This is the first post in a brief series on algorithms (simple methods) that I like and that I think more people should know about: either because of their simplicity, their novelty, their usefulness, or all three. Each comes with a live demo. To begin, let’s introduce: k-Means Clustering .
The Idea
This sample shows k-Means in action. k-Means used to also be known as Lloyd’s method. It’s so simple that I’m surprised it’s not used more often.
The basic idea is: for some pile of info, whether its sales records for varying shoe sizes, the location of weeds in your yard, whatever, find a set of “best middles” — or “means” — for any given set of information. In the sample, we have a bunch of random, possibly-lumpy collections of little x’s on the canvas. The method tries to find some smaller number of categories (the “means,” marked by circles) that could best-represent that info.

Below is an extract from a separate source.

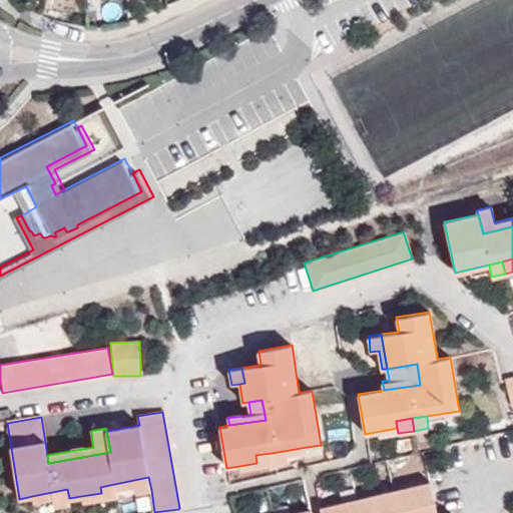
[(307,452),(307,447),(272,453),(274,465),(289,463),(288,455),(307,452)]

The “k” in “k-Means” is the number of categories we want to create for dividing-up the samples.
The k-Means method doesn’t directly solve for “best.” It just keeps trying and adjusting, starting from completely random guesses as to where to put the means:
- Look at every point, and mark it “owned” by the closest “mean.”
- Move each mean to the middle of its “owned” points.
- Just keep doing those two steps, until either nothing changes each time or you run out of patience. If a proposed mean has no points, just discard that mean. You didn’t need it.
The Example Code
In this sample, we let the means move around until they’re stable, then randomly take one away, which forces all the rest to re-examine their situatons.
You can pause/start the animation by clicking on the canvas.
You can see the source here on GitHub. The entire example is contained in a single Javascript module that’s imaginatively named kmSample1
You can decide for yourself what these results look like: Popping soap bubbles? Growing algae mats in time-lapse? Voting districts? That dream about insects eating your car? I suggest turning on some Cinematic Orchestra for your headphones and stare at this page for a long while to decide.
In future examples, we’ll try using k-Means (and other tricks) in different ways. Some obvious questions might be:
- Are there better or different ways to decide which point belongs to which mean? What do we mean by “closeness”?
- What might this have to do with photography?